Top of Excerpted passage

We live in a society dedicated to the idea that we’re always better off gathering as much information and spending as much time as possible in deliberation. As children, this lesson is drummed into us again and again: haste makes waste, look before you leap, stop and think. But I don’t think this is true. There are lots of situations–particularly at times of high pressure and stress–when haste does not make waste, when our snap judgments and first impressions offer a much better means of making sense of the world. [source]

All of that sounds slightly scary if you are currently working in a process-heavy environment, with requirements and specification documents been seen as a way to provide all the information everyone needs, and which are typically a rather slow cumbersome way of handling information.

Anyone who has written such a document knows how hard they are to do as you can’t know everything at the start of a project and over time things change. Having previously worked in ISO regulated companies, where the audit history of a document was almost more important than the information in the document itself, I know how onerous, time-consuming and false those systems can end up being. Many is the time when everyone in a discussion knows what is going on but you still have to write it up, review and approve it, before it can be officially logged in a system that is rarely referenced.

Bottom of Excerpted passage

■ Work request:
Answer these questions from the excerpt on snap judgments and documentation.
(a) Which three sayings does it list as lessons drummed into children?
(b) In ISO regulated companies, what was almost more important than the information in a document?
(c) What three things must still be done to a discussion before it can be officially logged in a system?

Top of Excerpted data

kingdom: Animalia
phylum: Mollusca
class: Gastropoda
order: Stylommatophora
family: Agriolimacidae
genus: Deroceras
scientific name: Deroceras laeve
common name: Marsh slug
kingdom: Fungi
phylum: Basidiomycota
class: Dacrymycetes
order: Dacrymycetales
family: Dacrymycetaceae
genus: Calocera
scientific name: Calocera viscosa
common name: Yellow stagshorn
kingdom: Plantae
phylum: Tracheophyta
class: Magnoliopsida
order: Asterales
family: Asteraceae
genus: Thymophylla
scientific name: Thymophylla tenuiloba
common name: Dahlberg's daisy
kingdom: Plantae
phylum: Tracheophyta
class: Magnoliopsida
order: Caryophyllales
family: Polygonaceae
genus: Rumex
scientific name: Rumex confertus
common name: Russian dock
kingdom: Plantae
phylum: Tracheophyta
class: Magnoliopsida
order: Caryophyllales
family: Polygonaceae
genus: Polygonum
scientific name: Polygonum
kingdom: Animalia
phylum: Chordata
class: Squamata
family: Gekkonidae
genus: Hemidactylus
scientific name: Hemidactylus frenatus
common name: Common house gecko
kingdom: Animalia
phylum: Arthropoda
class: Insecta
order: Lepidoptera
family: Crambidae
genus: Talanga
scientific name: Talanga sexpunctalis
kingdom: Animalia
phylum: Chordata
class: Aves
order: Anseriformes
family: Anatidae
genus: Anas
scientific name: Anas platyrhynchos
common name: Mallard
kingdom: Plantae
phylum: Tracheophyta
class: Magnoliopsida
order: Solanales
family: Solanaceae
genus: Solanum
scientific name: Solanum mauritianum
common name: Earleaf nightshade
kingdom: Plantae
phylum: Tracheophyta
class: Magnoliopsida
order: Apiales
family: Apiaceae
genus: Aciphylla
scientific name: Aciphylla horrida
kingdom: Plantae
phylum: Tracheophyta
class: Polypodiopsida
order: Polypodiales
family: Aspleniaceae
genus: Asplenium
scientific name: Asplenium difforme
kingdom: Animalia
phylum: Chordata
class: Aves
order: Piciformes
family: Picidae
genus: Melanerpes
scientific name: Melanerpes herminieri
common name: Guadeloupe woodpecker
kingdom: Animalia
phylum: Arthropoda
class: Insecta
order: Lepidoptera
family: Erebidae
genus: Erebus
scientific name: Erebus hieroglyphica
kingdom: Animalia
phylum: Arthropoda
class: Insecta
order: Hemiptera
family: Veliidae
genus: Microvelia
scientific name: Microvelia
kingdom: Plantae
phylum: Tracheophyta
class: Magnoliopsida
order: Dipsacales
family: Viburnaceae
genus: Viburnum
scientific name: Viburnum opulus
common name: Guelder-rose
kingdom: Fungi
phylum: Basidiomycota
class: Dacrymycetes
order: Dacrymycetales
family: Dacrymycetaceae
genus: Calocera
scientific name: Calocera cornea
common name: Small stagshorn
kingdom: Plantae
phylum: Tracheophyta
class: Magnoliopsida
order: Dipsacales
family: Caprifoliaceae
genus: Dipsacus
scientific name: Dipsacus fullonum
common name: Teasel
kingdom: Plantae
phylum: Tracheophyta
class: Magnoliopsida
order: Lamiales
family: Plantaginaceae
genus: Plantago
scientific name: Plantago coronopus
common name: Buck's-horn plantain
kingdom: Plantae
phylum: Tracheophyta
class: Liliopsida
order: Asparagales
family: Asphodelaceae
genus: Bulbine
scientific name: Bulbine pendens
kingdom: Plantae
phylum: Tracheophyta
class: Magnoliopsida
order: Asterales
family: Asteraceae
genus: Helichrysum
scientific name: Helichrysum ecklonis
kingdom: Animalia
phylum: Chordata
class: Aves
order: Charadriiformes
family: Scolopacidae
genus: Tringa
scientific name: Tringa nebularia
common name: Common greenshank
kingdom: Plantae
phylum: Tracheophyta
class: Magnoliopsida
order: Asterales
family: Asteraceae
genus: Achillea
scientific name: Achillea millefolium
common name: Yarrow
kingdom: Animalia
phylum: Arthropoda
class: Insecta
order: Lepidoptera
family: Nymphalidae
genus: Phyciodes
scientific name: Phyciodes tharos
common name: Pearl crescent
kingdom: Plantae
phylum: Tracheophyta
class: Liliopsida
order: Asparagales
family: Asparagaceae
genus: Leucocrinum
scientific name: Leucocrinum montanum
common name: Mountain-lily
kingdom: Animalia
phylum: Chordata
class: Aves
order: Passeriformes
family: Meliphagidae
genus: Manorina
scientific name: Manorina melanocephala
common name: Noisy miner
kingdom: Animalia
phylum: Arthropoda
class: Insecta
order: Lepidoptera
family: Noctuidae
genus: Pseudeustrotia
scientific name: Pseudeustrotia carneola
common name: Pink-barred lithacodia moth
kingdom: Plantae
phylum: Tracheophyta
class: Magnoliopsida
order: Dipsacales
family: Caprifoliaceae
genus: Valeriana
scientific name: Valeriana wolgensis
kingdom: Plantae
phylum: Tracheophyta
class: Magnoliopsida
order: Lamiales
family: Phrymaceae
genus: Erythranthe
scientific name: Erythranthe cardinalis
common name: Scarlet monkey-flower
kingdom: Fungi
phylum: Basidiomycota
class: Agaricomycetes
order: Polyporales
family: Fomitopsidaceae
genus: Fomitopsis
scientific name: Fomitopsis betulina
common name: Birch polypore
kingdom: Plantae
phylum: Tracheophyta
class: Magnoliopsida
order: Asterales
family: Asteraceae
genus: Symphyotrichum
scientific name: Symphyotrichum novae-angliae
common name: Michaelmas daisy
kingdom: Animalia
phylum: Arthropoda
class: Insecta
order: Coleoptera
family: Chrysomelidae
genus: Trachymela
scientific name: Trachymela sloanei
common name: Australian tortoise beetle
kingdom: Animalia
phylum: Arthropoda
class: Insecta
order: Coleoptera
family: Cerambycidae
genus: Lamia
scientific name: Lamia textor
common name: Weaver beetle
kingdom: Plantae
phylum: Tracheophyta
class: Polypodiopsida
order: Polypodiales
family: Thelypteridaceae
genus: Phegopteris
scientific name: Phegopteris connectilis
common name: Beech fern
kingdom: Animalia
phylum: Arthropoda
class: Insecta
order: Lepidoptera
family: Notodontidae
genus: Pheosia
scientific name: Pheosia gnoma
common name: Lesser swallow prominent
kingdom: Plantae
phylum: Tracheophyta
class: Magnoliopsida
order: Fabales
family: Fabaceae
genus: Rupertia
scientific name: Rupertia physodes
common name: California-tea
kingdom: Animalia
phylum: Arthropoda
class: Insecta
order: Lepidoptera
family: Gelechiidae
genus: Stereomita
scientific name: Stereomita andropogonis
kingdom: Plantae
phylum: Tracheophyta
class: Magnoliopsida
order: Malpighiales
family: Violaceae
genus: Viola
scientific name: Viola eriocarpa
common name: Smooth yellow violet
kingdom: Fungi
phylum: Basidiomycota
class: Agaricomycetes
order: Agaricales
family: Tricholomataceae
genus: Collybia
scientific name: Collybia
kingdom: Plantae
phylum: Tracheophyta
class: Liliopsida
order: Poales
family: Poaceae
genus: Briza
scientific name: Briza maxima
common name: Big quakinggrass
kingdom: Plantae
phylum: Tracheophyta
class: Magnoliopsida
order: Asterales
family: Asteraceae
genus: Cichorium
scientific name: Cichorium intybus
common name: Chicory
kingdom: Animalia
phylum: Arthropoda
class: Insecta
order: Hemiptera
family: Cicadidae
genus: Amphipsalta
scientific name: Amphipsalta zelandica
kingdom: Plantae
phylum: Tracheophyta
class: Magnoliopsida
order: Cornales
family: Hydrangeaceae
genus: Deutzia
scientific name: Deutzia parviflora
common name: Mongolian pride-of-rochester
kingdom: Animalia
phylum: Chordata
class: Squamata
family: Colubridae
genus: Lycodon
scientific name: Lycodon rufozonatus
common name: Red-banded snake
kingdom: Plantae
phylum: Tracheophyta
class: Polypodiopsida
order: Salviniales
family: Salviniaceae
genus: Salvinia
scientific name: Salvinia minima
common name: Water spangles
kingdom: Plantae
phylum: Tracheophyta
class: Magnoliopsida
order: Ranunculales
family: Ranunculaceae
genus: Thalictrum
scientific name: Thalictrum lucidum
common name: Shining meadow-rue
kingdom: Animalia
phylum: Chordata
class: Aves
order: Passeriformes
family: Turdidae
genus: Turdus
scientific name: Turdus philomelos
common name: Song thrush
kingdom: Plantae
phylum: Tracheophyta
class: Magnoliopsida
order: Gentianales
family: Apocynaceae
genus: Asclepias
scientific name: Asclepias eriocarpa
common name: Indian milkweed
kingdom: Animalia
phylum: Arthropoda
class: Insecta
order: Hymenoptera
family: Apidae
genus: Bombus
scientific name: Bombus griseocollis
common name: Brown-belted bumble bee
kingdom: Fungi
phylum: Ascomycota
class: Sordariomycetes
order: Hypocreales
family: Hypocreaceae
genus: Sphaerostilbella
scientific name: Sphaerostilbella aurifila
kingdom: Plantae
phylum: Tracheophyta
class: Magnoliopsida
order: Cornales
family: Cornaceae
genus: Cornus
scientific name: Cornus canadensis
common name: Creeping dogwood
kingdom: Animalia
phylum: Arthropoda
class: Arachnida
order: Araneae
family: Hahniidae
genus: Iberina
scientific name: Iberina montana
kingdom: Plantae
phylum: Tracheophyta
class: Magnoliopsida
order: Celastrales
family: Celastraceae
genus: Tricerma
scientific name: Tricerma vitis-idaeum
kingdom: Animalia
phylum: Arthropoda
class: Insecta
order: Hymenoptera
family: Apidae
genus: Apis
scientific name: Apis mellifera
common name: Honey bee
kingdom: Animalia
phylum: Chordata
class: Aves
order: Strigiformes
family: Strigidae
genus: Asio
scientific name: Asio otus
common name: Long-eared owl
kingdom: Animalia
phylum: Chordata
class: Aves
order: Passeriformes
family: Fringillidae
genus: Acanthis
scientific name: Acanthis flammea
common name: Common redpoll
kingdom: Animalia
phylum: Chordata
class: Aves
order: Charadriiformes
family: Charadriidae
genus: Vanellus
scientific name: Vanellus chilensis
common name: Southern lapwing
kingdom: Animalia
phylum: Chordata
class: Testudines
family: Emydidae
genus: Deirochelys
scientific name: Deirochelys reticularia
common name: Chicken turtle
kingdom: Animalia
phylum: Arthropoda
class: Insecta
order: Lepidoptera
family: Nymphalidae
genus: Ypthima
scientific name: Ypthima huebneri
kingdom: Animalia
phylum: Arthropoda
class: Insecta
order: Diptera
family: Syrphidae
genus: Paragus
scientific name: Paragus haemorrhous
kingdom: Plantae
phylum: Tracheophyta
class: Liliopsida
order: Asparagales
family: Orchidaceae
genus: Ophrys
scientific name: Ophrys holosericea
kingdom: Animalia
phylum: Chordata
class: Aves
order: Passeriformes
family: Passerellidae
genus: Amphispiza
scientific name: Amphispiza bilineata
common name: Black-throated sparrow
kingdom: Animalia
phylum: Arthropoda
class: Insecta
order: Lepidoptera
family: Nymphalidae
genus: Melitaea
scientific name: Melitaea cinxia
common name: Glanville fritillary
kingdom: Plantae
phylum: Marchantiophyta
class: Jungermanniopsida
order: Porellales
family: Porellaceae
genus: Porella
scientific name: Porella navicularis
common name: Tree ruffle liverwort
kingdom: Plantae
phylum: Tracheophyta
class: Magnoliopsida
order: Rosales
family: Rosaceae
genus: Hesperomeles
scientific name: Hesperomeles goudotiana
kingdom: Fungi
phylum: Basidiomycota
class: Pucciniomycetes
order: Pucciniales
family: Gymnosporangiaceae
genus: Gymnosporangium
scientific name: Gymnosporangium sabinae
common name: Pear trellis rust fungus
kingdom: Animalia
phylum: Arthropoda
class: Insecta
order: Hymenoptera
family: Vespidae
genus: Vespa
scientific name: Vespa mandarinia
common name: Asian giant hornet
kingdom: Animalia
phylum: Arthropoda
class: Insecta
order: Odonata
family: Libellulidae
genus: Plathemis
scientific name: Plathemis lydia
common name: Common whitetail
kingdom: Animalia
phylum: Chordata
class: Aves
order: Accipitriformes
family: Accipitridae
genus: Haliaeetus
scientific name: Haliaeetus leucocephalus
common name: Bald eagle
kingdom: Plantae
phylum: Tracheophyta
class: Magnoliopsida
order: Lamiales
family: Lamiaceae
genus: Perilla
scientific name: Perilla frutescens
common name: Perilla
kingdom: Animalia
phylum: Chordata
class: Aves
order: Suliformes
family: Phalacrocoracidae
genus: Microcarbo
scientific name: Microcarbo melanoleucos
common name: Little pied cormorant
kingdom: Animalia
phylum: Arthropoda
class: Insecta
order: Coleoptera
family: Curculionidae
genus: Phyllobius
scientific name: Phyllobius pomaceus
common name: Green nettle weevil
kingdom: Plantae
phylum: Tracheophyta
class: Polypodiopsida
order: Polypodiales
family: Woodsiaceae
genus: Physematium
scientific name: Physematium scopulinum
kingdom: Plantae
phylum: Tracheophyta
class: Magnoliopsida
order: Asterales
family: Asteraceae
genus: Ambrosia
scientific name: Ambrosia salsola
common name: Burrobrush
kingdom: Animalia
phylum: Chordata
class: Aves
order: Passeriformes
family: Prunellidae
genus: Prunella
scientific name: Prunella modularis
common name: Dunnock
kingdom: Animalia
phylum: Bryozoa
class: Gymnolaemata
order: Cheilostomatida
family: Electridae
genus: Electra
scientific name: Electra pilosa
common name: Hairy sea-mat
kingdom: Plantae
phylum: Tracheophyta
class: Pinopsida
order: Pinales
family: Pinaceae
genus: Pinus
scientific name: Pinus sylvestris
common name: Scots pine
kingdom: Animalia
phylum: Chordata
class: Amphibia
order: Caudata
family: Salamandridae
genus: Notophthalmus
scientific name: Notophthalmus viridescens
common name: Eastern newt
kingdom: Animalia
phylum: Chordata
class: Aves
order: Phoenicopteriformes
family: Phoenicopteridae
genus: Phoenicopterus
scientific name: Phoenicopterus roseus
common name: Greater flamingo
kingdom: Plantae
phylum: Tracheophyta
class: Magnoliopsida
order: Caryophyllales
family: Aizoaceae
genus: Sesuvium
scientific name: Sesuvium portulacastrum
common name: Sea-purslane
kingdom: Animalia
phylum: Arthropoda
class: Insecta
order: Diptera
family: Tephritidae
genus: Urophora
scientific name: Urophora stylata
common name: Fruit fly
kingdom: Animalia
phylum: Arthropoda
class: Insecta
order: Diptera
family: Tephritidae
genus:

Bottom of Excerpted data

■ Response area:
(a) Haste makes waste, look before you leap, and stop and think.
(b) The audit history of the document.
(c) It has to be written up, reviewed and approved.